* **Texto para análise**
'''

Absinto anima vida noturna na Vila Madalena
Drinques já estão no cardápio da maioria dos bares do bairro e divide clientes
Os boêmios estão experimentando o gosto da vida que foi sentido por renomados pintores e consagrados poetas no final do século 19. Não é literalmente o mesmo sabor, pois a nova mania foi adaptada ao paladar e a legislação brasileira.
A bebida que embalou sarau de intelectuais, anima hoje freqüentadores dos bares da região. Um dos drinques mais pedido traz na formula o polêmico absinto, produzido por uma empresa fabricante de bebidas, com escritório no bairro.
As opiniões de quem já experimentou a bebida variam. “Me arrepiei inteira. É muito forte e não gosto de bebida assim” sentenciou Yolanda Martinez Alonso, de 24 anos. Apreciador de absinto de longa data o alemão Mathias Noske não gosta quando a bebida é servida com muito gelo. “Depois que derrete a bebida fica muito aguada”, observa. Noske desenvolveu uma técnica pessoal para evitar dissabores e sugere “ Com um pouco de limão fica perfeito”.
No Brasil - A bebida de origem Suiça, com um tom esverdeado – em que paira a lenda de causar alucinações – pode ser comercializada no Brasil, desde que siga as orientações do Ministério da Agricultura, que autoriza o teor de até 54% de álcool.

'''

* **O que se pede**
Por favor, copie na íntegra a matéria acima sobre o absinto na Vila Madalena.

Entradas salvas
'''

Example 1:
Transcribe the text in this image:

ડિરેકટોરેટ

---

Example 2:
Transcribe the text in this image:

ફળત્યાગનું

'''

* **Resolução da tarefa**
Absinto anima vida noturna na Vila Madalena
Drinques já estão no cardápio da maioria dos bares do bairro e divide clientes
Os boêmios estão experimentando o gosto da vida que foi sentido por renomados pintores e consagrados poetas no final do século 19. Não é literalmente o mesmo sabor, pois a nova mania foi adaptada ao paladar e a legislação brasileira.
A bebida que embalou sarau de intelectuais, anima hoje freqüentadores dos bares da região. Um dos drinques mais pedido traz na formula o polêmico absinto, produzido por uma empresa fabricante de bebidas, com escritório no bairro.
As opiniões de quem já experimentou a bebida variam. “Me arrepiei inteira. É muito forte e não gosto de bebida assim” sentenciou Yolanda Martinez Alonso, de 24 anos. Apreciador de absinto de longa data o alemão Mathias Noske não gosta quando a bebida é servida com muito gelo. “Depois que derrete a bebida fica muito aguada”, observa. Noske desenvolveu uma técnica pessoal para evitar dissabores e sugere “ Com um pouco de limão fica perfeito”.
No Brasil - A bebida de origem Suiça, com um tom esverdeado – em que paira a lenda de causar alucinações – pode ser comercializada no Brasil, desde que siga as orientações do Ministério da Agricultura, que autoriza o teor de até 54% de álcool.